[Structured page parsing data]
↓

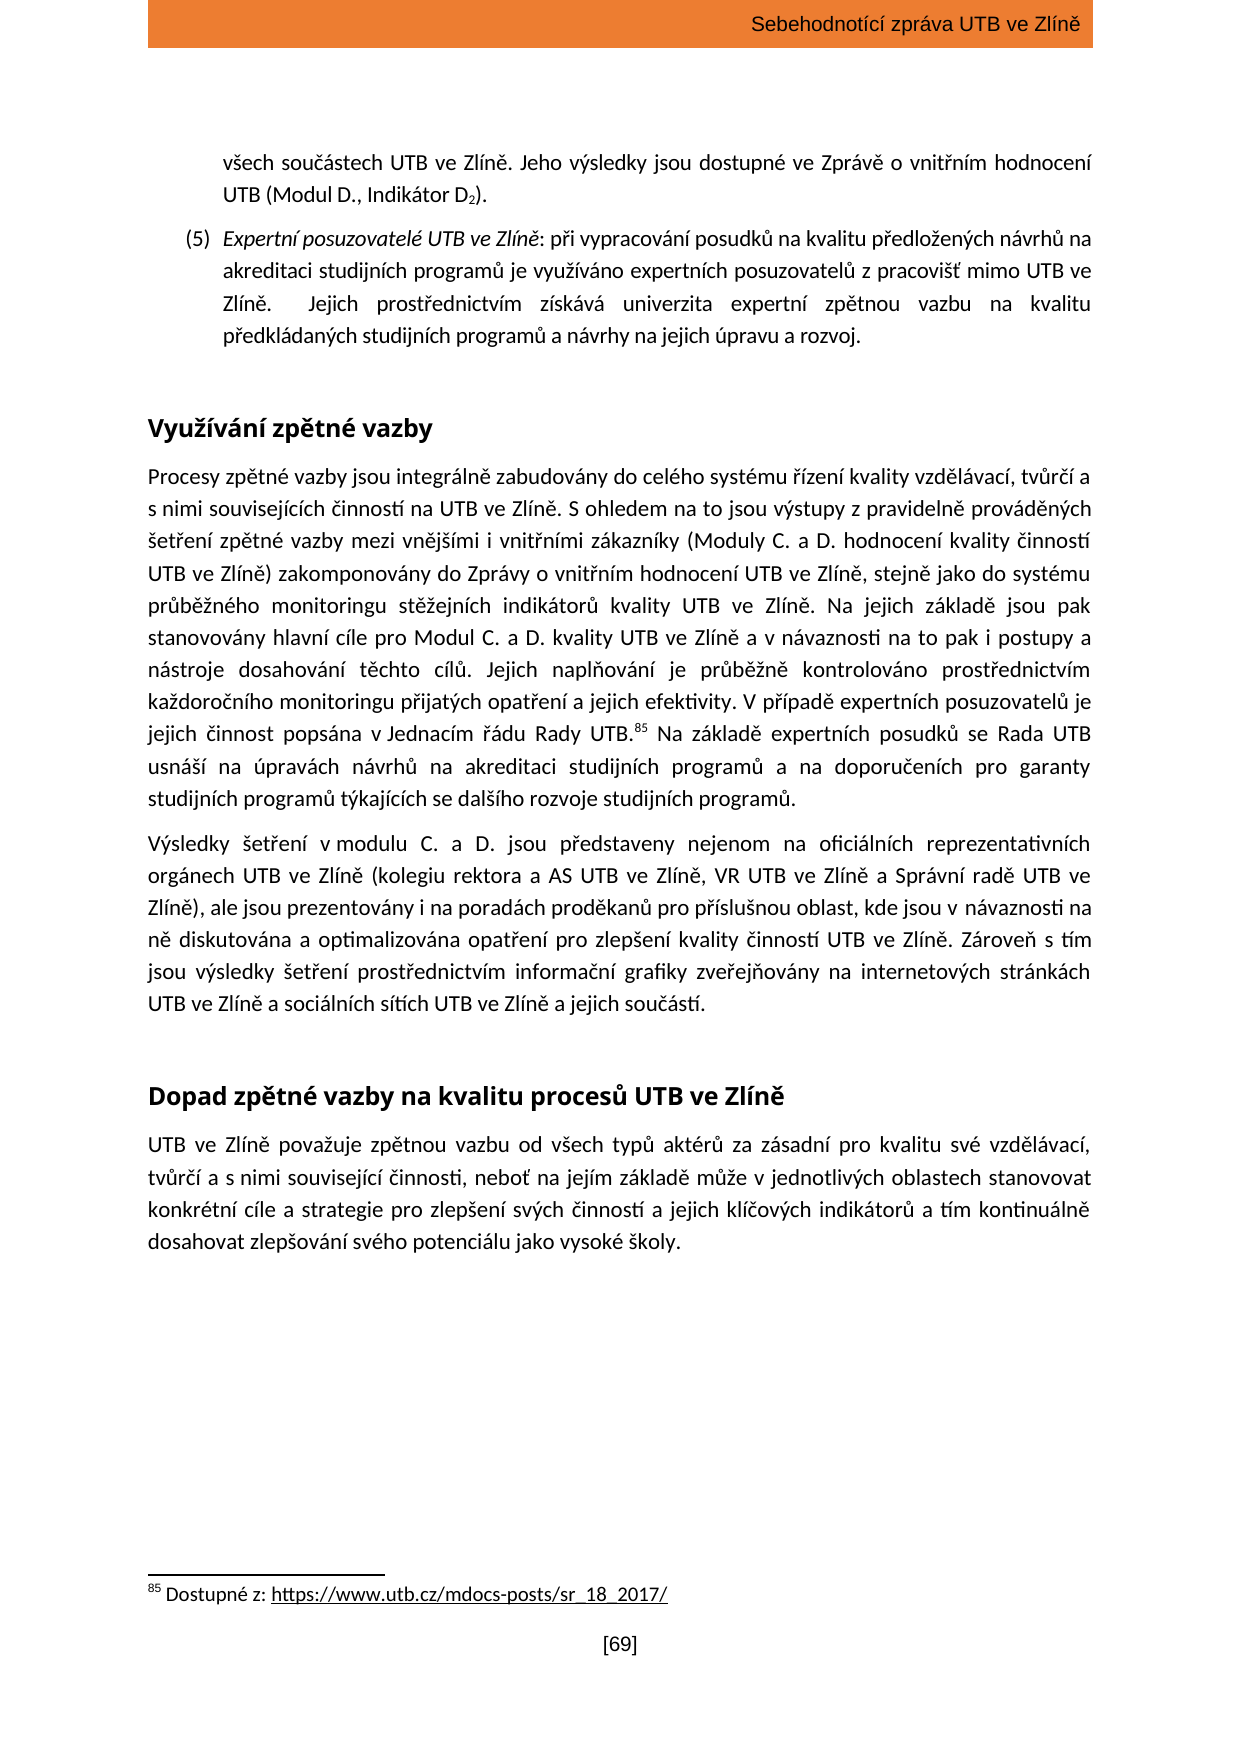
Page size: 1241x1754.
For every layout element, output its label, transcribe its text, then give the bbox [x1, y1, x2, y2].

text Dopad zpětné vazby na kvalitu procesů UTB ve Zlíně [148, 1079, 1092, 1113]
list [185, 148, 1092, 208]
text Využívání zpětné vazby [148, 410, 1092, 444]
list Expertní posuzovatelé UTB ve Zlíně: při vypracování posudků na kvalitu předložených návrhů na akreditaci studijních programů je využíváno expertních posuzovatelů z pracovišť mimo UTB ve Zlíně. Jejich prostřednictvím získává univerzita expertní zpětnou vazbu na kvalitu předkládaných studijních programů a návrhy na jejich úpravu a rozvoj. [185, 224, 1092, 349]
text Výsledky šetření v modulu C. a D. jsou představeny nejenom na oficiálních reprezentativních orgánech UTB ve Zlíně (kolegiu rektora a AS UTB ve Zlíně, VR UTB ve Zlíně a Správní radě UTB ve Zlíně), ale jsou prezentovány i na poradách proděkanů pro příslušnou oblast, kde jsou v návaznosti na ně diskutována a optimalizována opatření pro zlepšení kvality činností UTB ve Zlíně. Zároveň s tím jsou výsledky šetření prostřednictvím informační grafiky zveřejňovány na internetových stránkách UTB ve Zlíně a sociálních sítích UTB ve Zlíně a jejich součástí. [148, 829, 1092, 1018]
text UTB ve Zlíně považuje zpětnou vazbu od všech typů aktérů za zásadní pro kvalitu své vzdělávací, tvůrčí a s nimi související činnosti, neboť na jejím základě může v jednotlivých oblastech stanovovat konkrétní cíle a strategie pro zlepšení svých činností a jejich klíčových indikátorů a tím kontinuálně dosahovat zlepšování svého potenciálu jako vysoké školy. [148, 1131, 1092, 1255]
text Procesy zpětné vazby jsou integrálně zabudovány do celého systému řízení kvality vzdělávací, tvůrčí a s nimi souvisejících činností na UTB ve Zlíně. S ohledem na to jsou výstupy z pravidelně prováděných šetření zpětné vazby mezi vnějšími i vnitřními zákazníky (Moduly C. a D. hodnocení kvality činností UTB ve Zlíně) zakomponovány do Zprávy o vnitřním hodnocení UTB ve Zlíně, stejně jako do systému průběžného monitoringu stěžejních indikátorů kvality UTB ve Zlíně. Na jejich základě jsou pak stanovovány hlavní cíle pro Modul C. a D. kvality UTB ve Zlíně a v návaznosti na to pak i postupy a nástroje dosahování těchto cílů. Jejich naplňování je průběžně kontrolováno prostřednictvím každoročního monitoringu přijatých opatření a jejich efektivity. V případě expertních posuzovatelů je jejich činnost popsána v Jednacím řádu Rady UTB. Na základě expertních posudků se Rada UTB usnáší na úpravách návrhů na akreditaci studijních programů a na doporučeních pro garanty studijních programů týkajících se dalšího rozvoje studijních programů. [148, 462, 1092, 812]
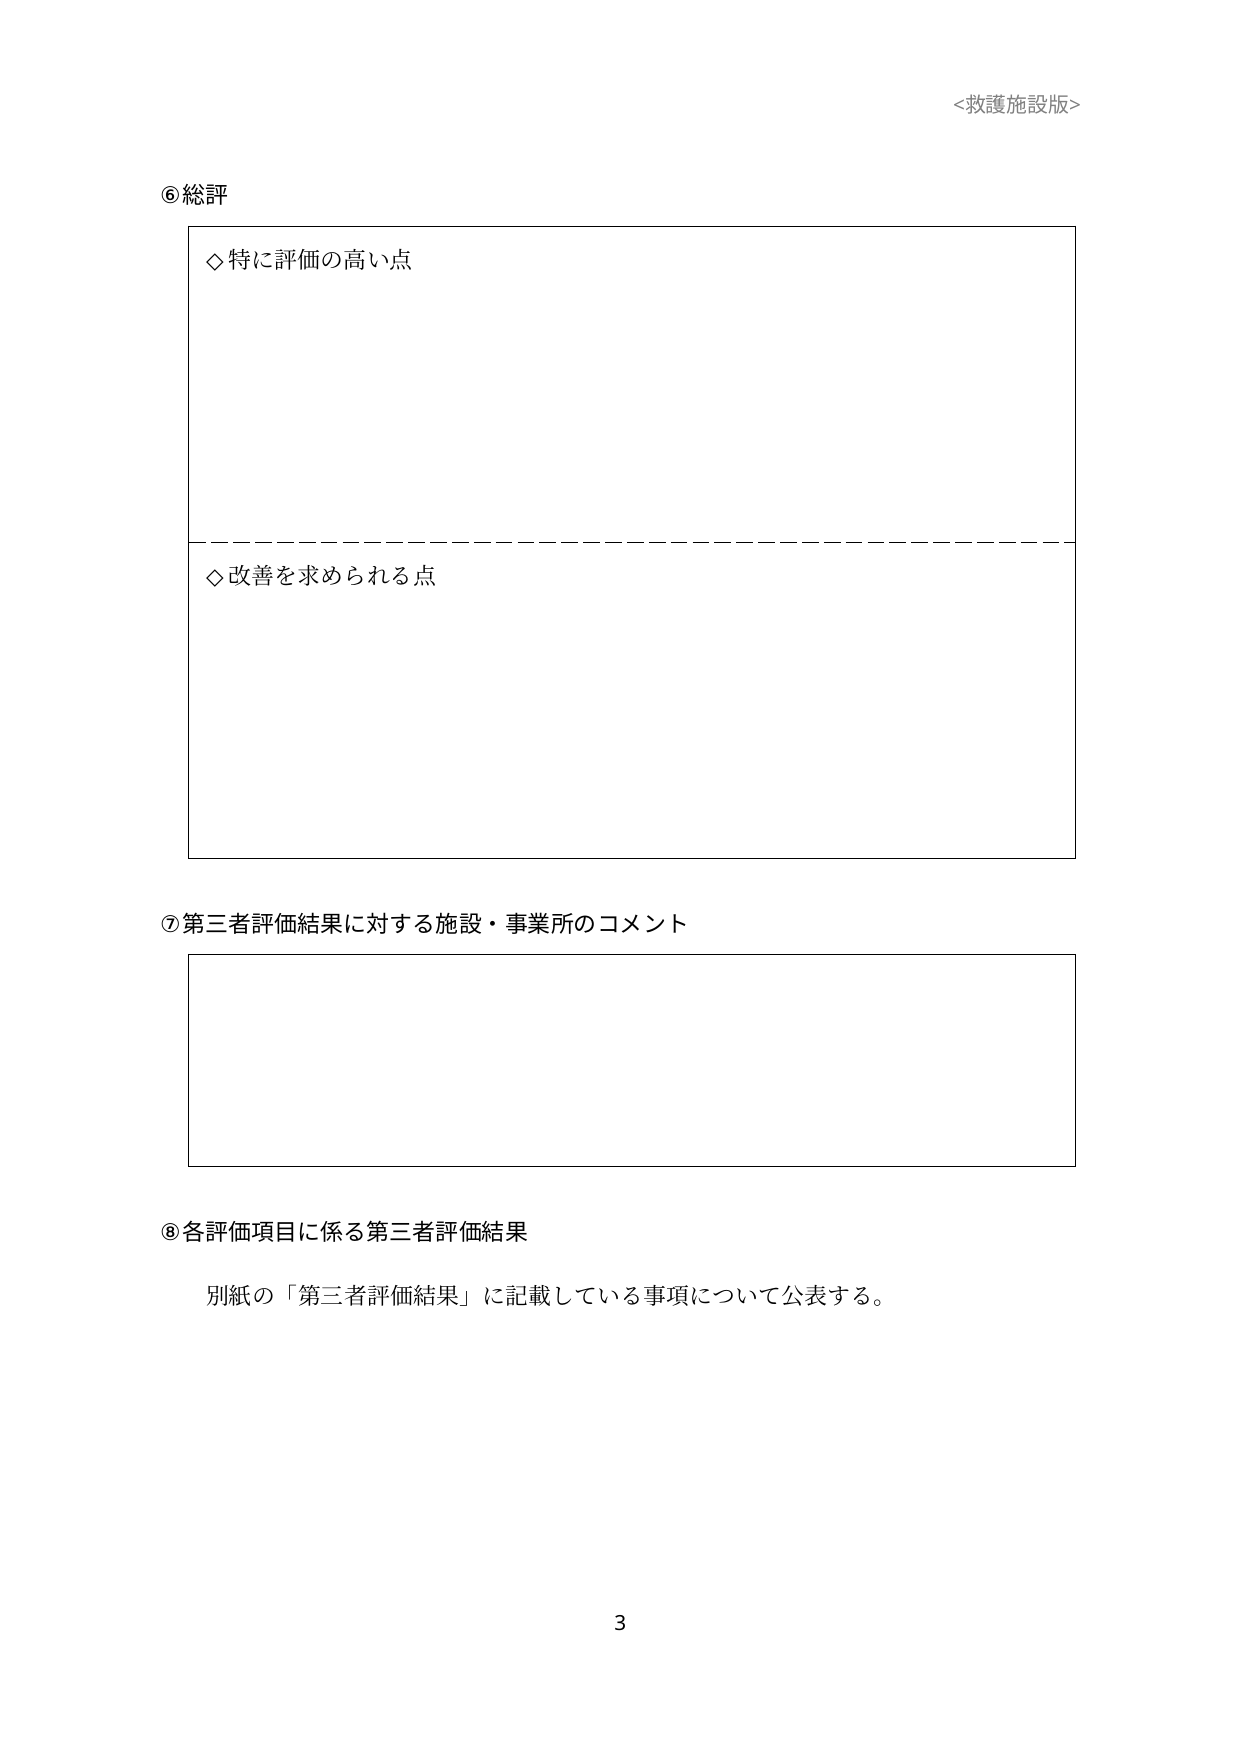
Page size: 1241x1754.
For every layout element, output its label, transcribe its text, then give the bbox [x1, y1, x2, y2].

text ⑦第三者評価結果に対する施設・事業所のコメント [160, 890, 1081, 954]
table_cell ◇改善を求められる点 [189, 542, 1075, 857]
text ⑧各評価項目に係る第三者評価結果 [160, 1199, 1081, 1263]
text 別紙の「第三者評価結果」に記載している事項について公表する。 [160, 1263, 1081, 1326]
table_header ◇特に評価の高い点 [189, 227, 1075, 542]
text ⑥総評 [160, 162, 1081, 226]
table_header [189, 955, 1075, 1166]
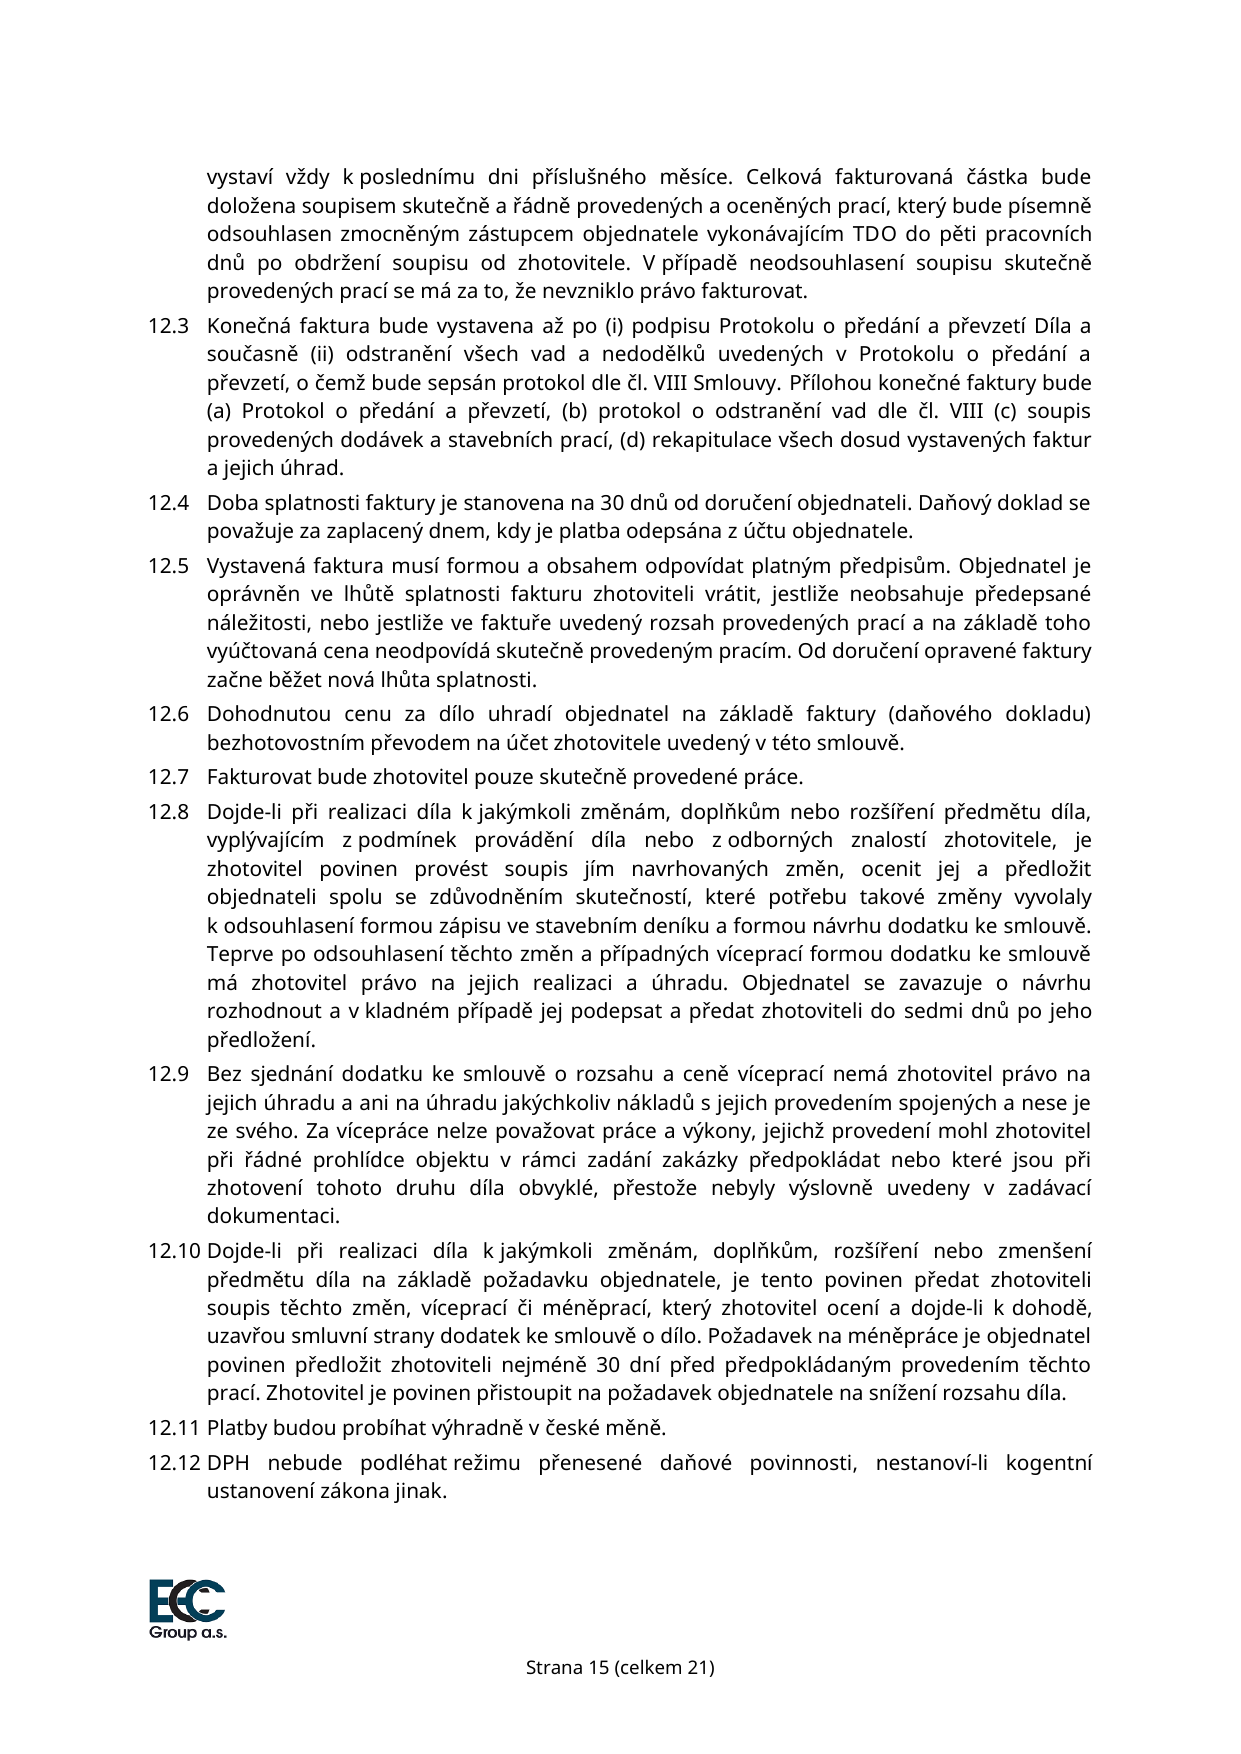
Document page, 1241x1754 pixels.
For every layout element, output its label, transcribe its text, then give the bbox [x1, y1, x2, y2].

↑

Task instructions | Go line by line through the entries above and tally those that hold the word "kvality"; give the tally alone.

Answer for this exercise | 2